[Samba] what OS do you use for Samba?

Chris Smith smb23 at realcomputerguy.com
Mon Nov 27 16:13:18 GMT 2006


On Tuesday 21 November 2006 13:49, James A. Dinkel wrote:
> I like that there is a deb repo for Debian from samba.org, but
> I'm more comfortable with CentOS (Redhat).  I just want to be sure I
> have a well supported Samba server and I need at least the 3.0.20
> version so I can use the "inherit owner" property.  I also want
> automatic updates for bugfixes and security (not to concerned about new
> features though).  Any insight?

I use Gentoo Linux for the flexibility.
Which OS is probably less important than the level that you learn to work with 
it. When you are very comfortable with an OS a level of freedom exists beyond 
what the packagers may provide.
Notice that many times there's a big difference in what a distro labels 
as "stable" and what the app developers labels as "stable". A new Samba is 
released with this phrase: "This is the latest stable release of Samba. This 
is the version that production Samba servers should be running for all 
current bug-fixes." Distros that don't update key packages until the next 
release may put some functionality in jeopardy.

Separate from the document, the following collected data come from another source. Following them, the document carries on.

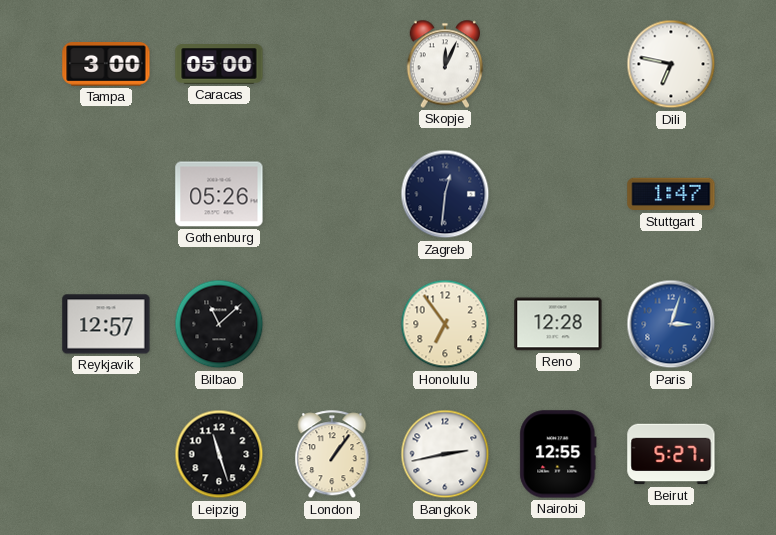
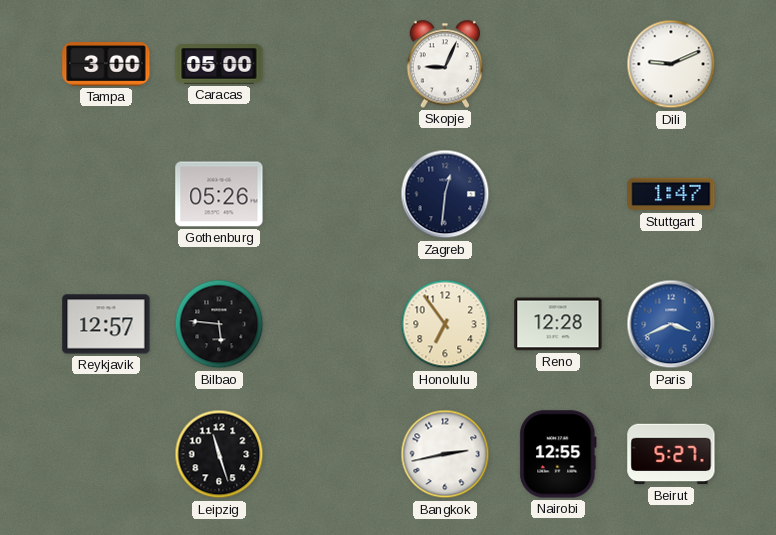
Skopje: 12:04 -> 9:04
Dili: 6:47 -> 9:11
Bilbao: 11:08 -> 5:46
Paris: 3:03 -> 3:41
London: 1:06 -> none
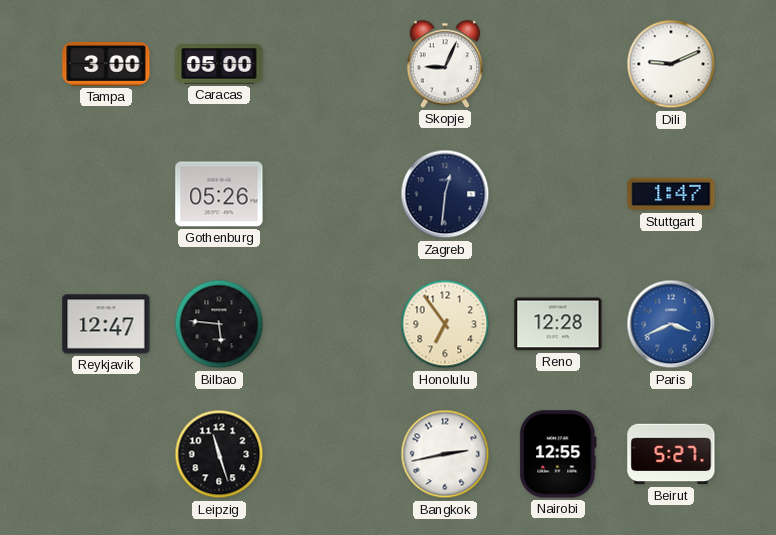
Reykjavik: 12:57 -> 12:47
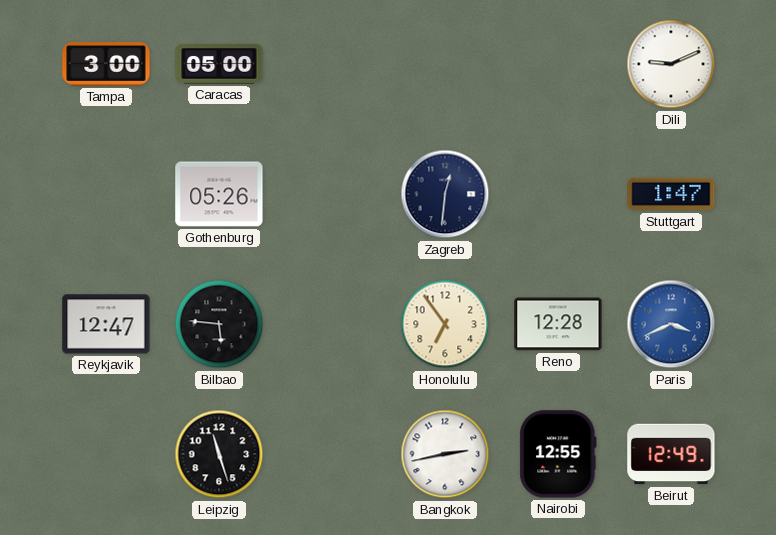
Skopje: 9:04 -> none
Beirut: 5:27 -> 12:49
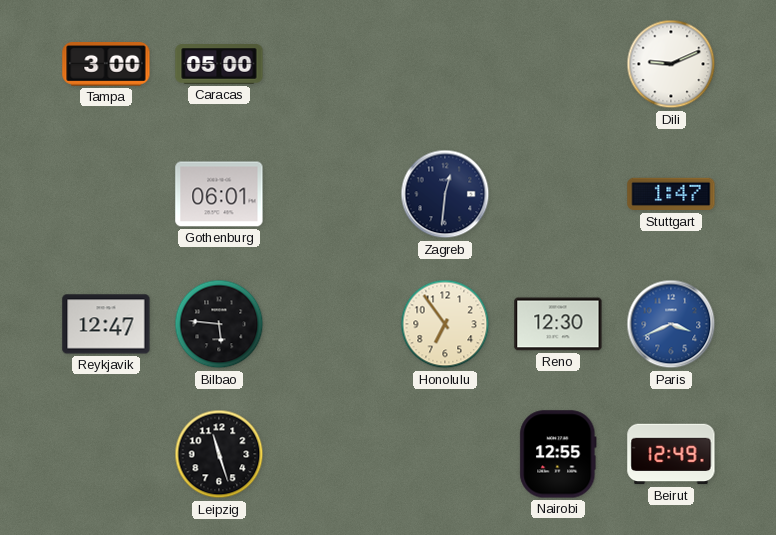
Gothenburg: 05:26 -> 06:01
Reno: 12:28 -> 12:30
Bangkok: 2:43 -> none
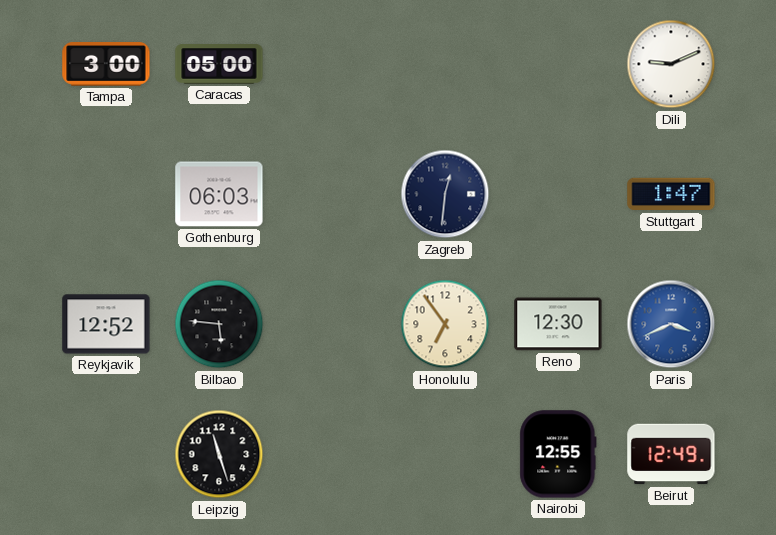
Gothenburg: 06:01 -> 06:03
Reykjavik: 12:47 -> 12:52
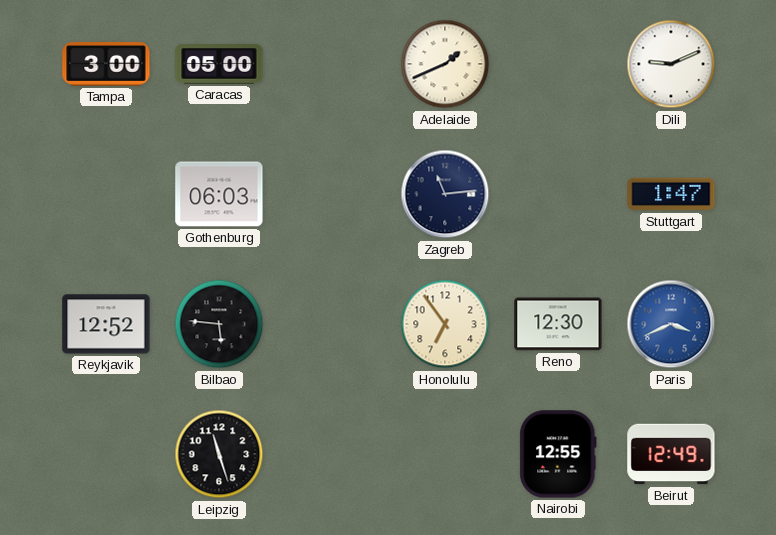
Adelaide: none -> 1:41
Zagreb: 12:31 -> 11:14
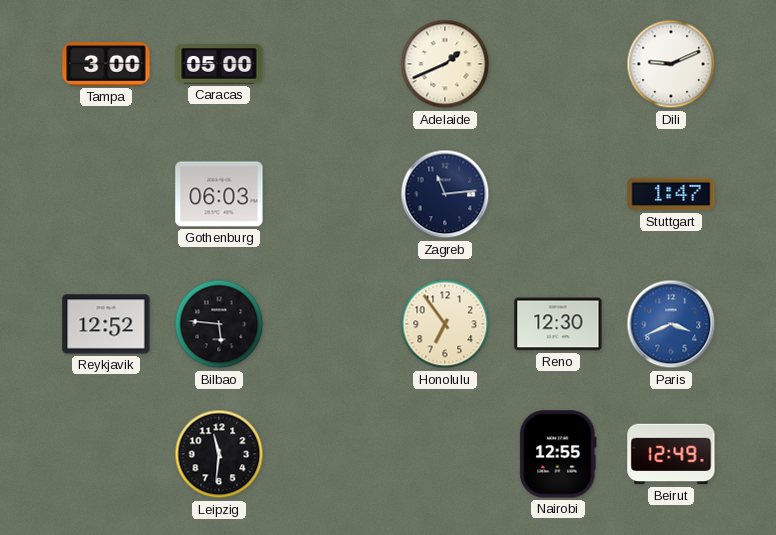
Leipzig: 11:27 -> 11:31
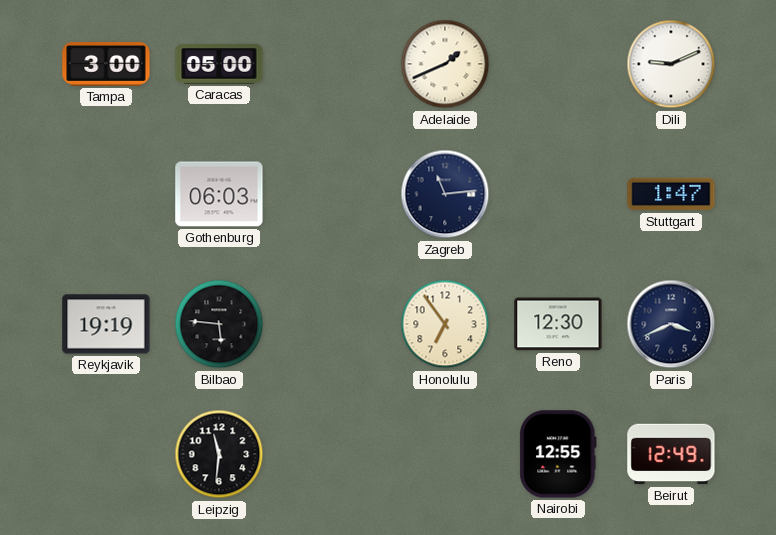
Reykjavik: 12:52 -> 19:19
Paris dial: blue -> navy
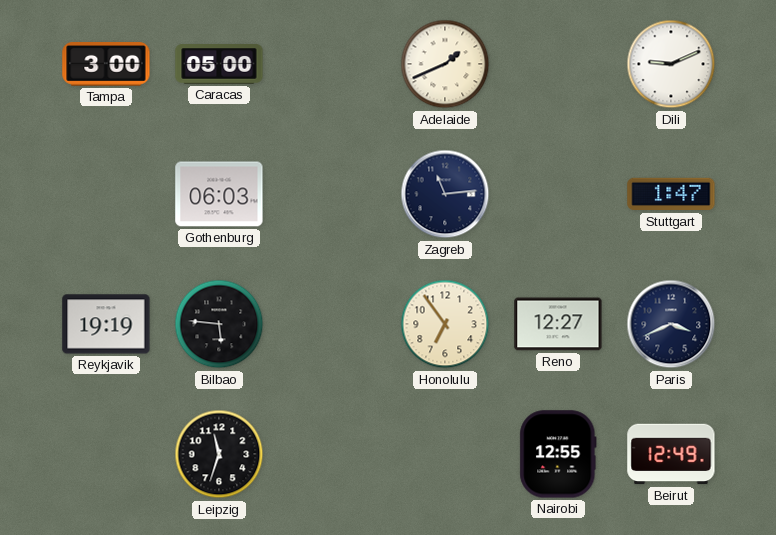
Reno: 12:30 -> 12:27
Leipzig: 11:31 -> 11:33
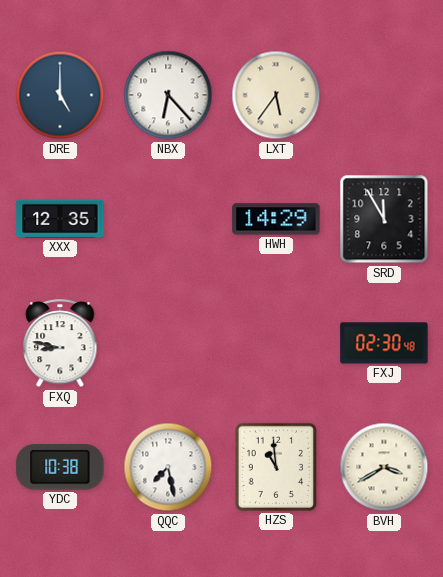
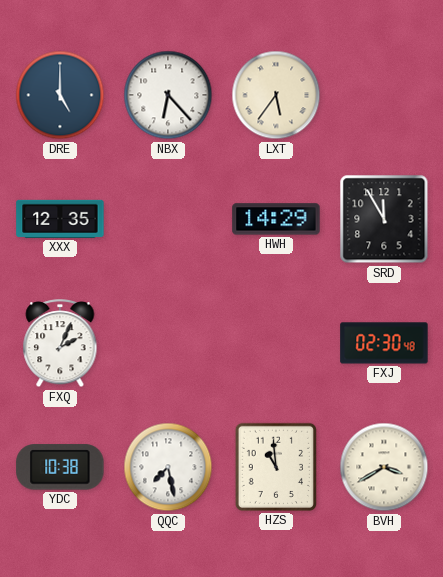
FXQ: 8:47 -> 2:04
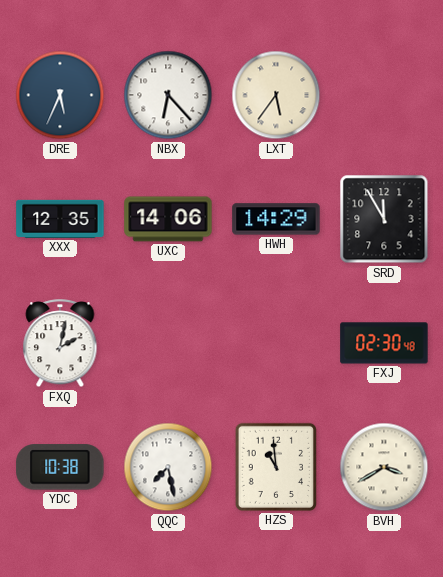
DRE: 5:00 -> 5:34
UXC: none -> 14:06
FXQ: 2:04 -> 2:02
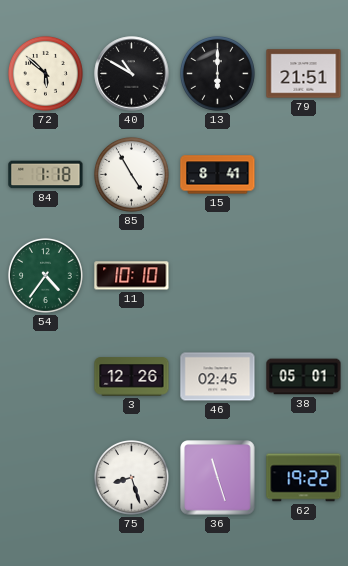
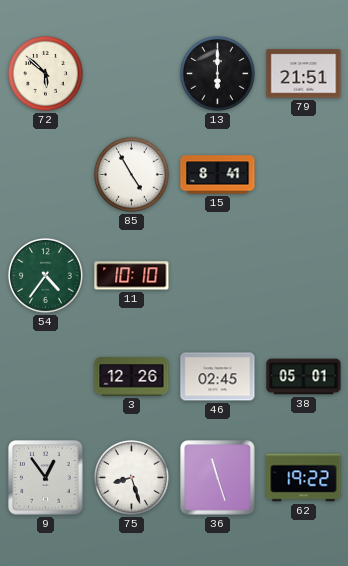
40: 10:50 -> none
84: 1:18 -> none
9: none -> 12:54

Since Samba is, at times, 
chasing Microsoft updates (which tend to break things) it's fairly imperitive 
to remain current if it's a critical package for you; such as when it is the 
PDC for your entire network.
The most critical packages for my customers are Samba and Cups, and since the 
client systems all run Windows I find it important to keep up to date with 
these packages in order to provide them with the fewest problems and the most 
features, creating a seamless environment where everything just works and 
they're not presented with problems that call attention to the fact that 
their server is not running Windows.
Since I'm comfortable with the Gentoo packaging system I'm not tied down, in 
most cases, to the release timing from the Gentoo devs; I can create my own 
ebuild and install the latest release (plus patches when necessary) when it 
becomes available. The nice thing here is that I get both customization and 
use of the distros packaging system, as opposed to compiling and installing 
outside of the packaging system which I've found in the past to be generally 
less than desirable. As an example, due to the temporary hiatus of the 
Gentoo's Samba dev the "official" ebuild is a bit out of date, but that 
doesn't prevent me from running the latest release. Plus the ebuild is really 
available to all as it's posted on a bug report.
If I decided to change to a binary distro at this point I would most surely 
learn how to build packages for it in order to not be tied down to the 
distros package release timetable.
If you just want easy pre-built binary installs than pick a distro that 
releases your needed critical packages on a timely basis, or one in which the 
application devs release binaries for. For Samba I think Redhat/Fedora is 
probably the choice as the Samba team seems to always make those available 
close to the same time as source. Although the Debian and Ubuntu Samba 
releases are currently timely it hasn't always been that way.